The pairing of domain-2 and 3 results in antitermination. Conversely, the pairing of domain-3 and 4 causes a termination of trp biosynthesis. The presence of domain-4 (also called attenuator) is important to terminate the transcription because it only can facilitate stem-loop formation. The attenuation mechanism depends upon the pairing of the ribosome and the level of tryptophan inside a bacterial cell.
At low tryptophan level
The ribosome sits at domain-1 of the mRNA transcript. Then, it translates the mRNA very slowly due to the low tryptophan level. As a result, domain-3 interacts with domain-2 due to the halt of the ribosome at domain-1. In such a case, the stem and loop structure will not form. As a result, the transcription may continue to synthesize enzymes necessary for trp production.
At high tryptophan level
The ribosome rapidly translates the domain-1 and sits at the domain-2 when the concentration of tryptophan is high inside the cell. As a result, domain-3 associates with domain-4 and aids in forming a hair-loop structure.
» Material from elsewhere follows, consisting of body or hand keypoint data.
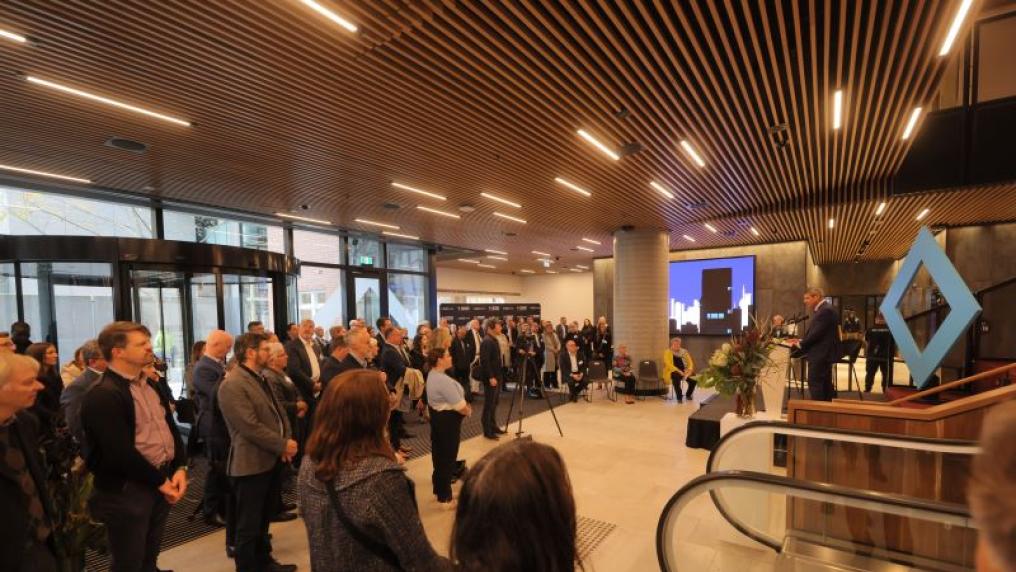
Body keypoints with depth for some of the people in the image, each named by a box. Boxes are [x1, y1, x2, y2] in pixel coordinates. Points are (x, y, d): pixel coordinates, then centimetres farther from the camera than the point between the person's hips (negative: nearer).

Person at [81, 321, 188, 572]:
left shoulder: (150, 385, 10)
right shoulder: (102, 395, -17)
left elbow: (171, 426, 10)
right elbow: (121, 452, -21)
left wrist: (180, 468, -3)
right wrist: (160, 482, -13)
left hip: (163, 480, 7)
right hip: (127, 489, -7)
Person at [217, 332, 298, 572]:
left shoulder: (261, 378, 11)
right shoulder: (232, 384, -20)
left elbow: (278, 411, 12)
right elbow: (251, 427, -25)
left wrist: (288, 440, -4)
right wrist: (283, 445, -17)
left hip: (273, 459, 9)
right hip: (252, 463, -9)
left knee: (264, 518, 23)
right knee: (249, 523, 8)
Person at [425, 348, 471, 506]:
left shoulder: (432, 375, 4)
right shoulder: (443, 380, -28)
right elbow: (459, 406, -25)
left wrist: (465, 406, 4)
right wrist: (468, 411, -5)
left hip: (437, 416, 10)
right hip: (448, 420, -10)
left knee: (439, 454, 21)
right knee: (448, 457, 4)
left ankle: (438, 488, 37)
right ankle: (444, 497, 17)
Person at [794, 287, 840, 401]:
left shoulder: (826, 310, -18)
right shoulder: (823, 309, 16)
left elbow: (816, 333, -22)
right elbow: (815, 332, 19)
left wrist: (801, 344, -11)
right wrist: (803, 341, 4)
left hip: (820, 354, -11)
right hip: (823, 353, 11)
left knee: (814, 383, -7)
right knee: (825, 383, 14)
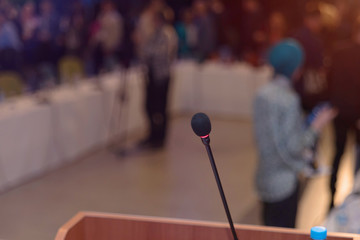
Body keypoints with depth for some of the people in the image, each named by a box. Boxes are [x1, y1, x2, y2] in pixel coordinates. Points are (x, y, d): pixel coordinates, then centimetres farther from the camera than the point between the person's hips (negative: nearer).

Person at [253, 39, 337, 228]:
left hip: (264, 179, 8)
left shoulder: (263, 94, 0)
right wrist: (317, 126, -12)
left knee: (269, 228, 21)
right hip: (284, 182, -8)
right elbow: (294, 148, -23)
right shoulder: (289, 100, -23)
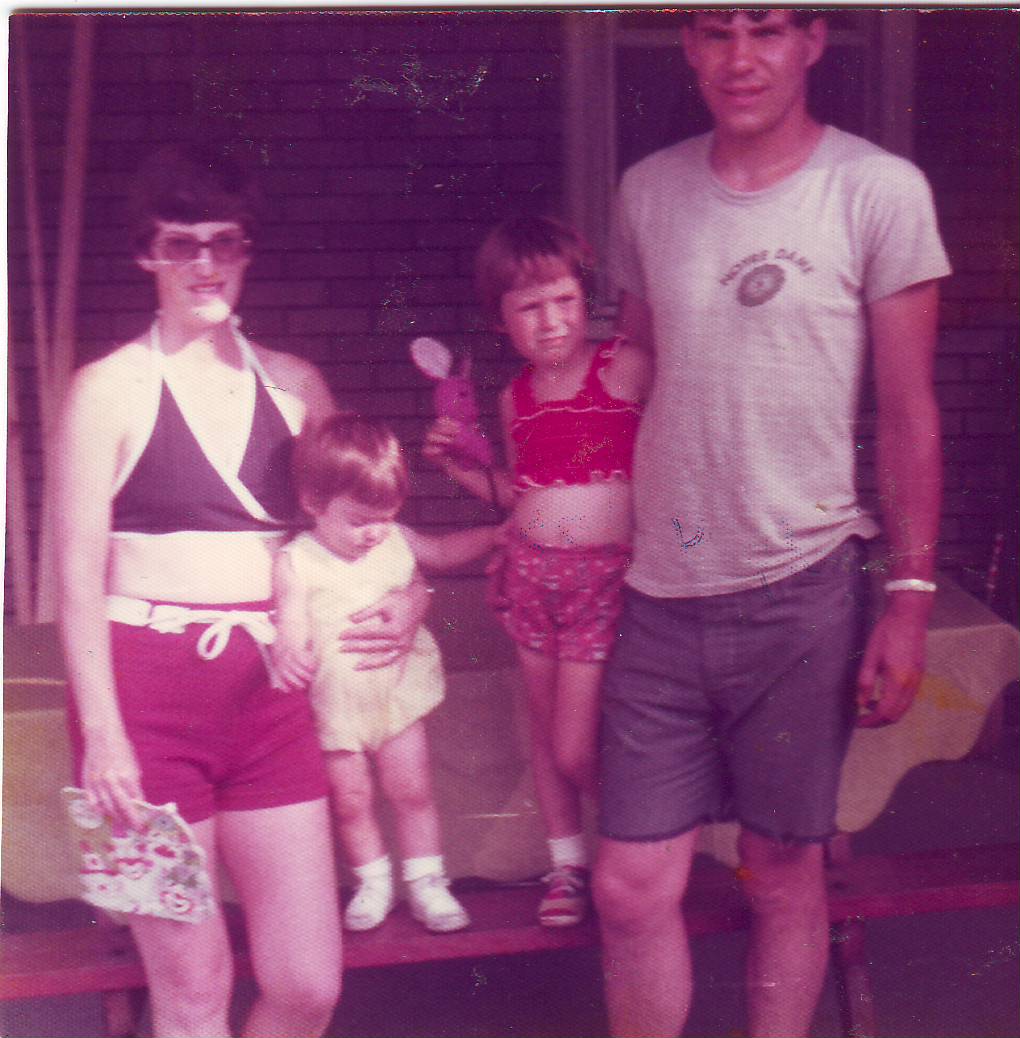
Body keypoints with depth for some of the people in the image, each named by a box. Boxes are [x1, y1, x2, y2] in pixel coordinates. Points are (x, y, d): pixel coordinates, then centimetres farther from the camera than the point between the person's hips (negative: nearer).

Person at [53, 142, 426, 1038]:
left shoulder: (294, 385, 11)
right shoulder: (110, 388, -1)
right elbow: (79, 572, -4)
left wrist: (410, 596, -3)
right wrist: (101, 730, -12)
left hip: (266, 689, 4)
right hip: (148, 689, -4)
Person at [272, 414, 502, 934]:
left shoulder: (395, 541, -2)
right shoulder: (295, 563, -16)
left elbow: (442, 551, 18)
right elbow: (291, 628, -22)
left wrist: (499, 532, 12)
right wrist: (290, 655, -44)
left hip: (397, 691, 3)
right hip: (333, 704, -3)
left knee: (411, 791, 7)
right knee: (350, 800, 9)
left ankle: (426, 882, 21)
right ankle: (373, 882, 28)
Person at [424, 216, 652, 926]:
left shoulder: (626, 368, -6)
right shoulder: (516, 399, 10)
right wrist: (458, 463, 9)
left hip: (606, 573, -5)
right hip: (532, 573, 5)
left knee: (575, 749, -7)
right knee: (546, 731, 14)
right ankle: (567, 863, 32)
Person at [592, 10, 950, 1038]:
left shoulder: (880, 191, -5)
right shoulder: (647, 191, 6)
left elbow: (908, 415, -3)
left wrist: (909, 596, -7)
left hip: (802, 593, -3)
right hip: (660, 596, 3)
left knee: (784, 871, 9)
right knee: (631, 886, 4)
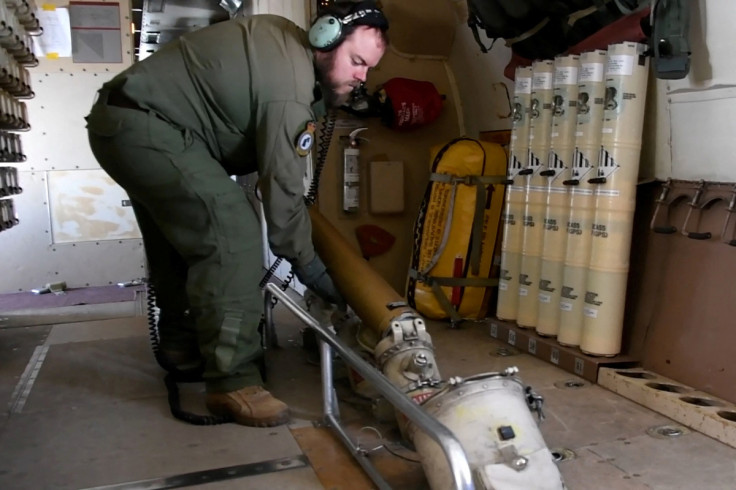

The dimerization of domain-3 and 4 cause the RNAp to fall off and prevent mRNA from transcribing genes encoding enzymes for the trp biosynthesis. Therefore, an attenuator functions as a barrier at high trp concentration due to the pairing of self-complementary sequences.
Therefore, we can conclude that the tryptophan repressor and attenuation system decides when to switch on or switch off the expression of genes synthesizing trp, according to the availability of tryptophan.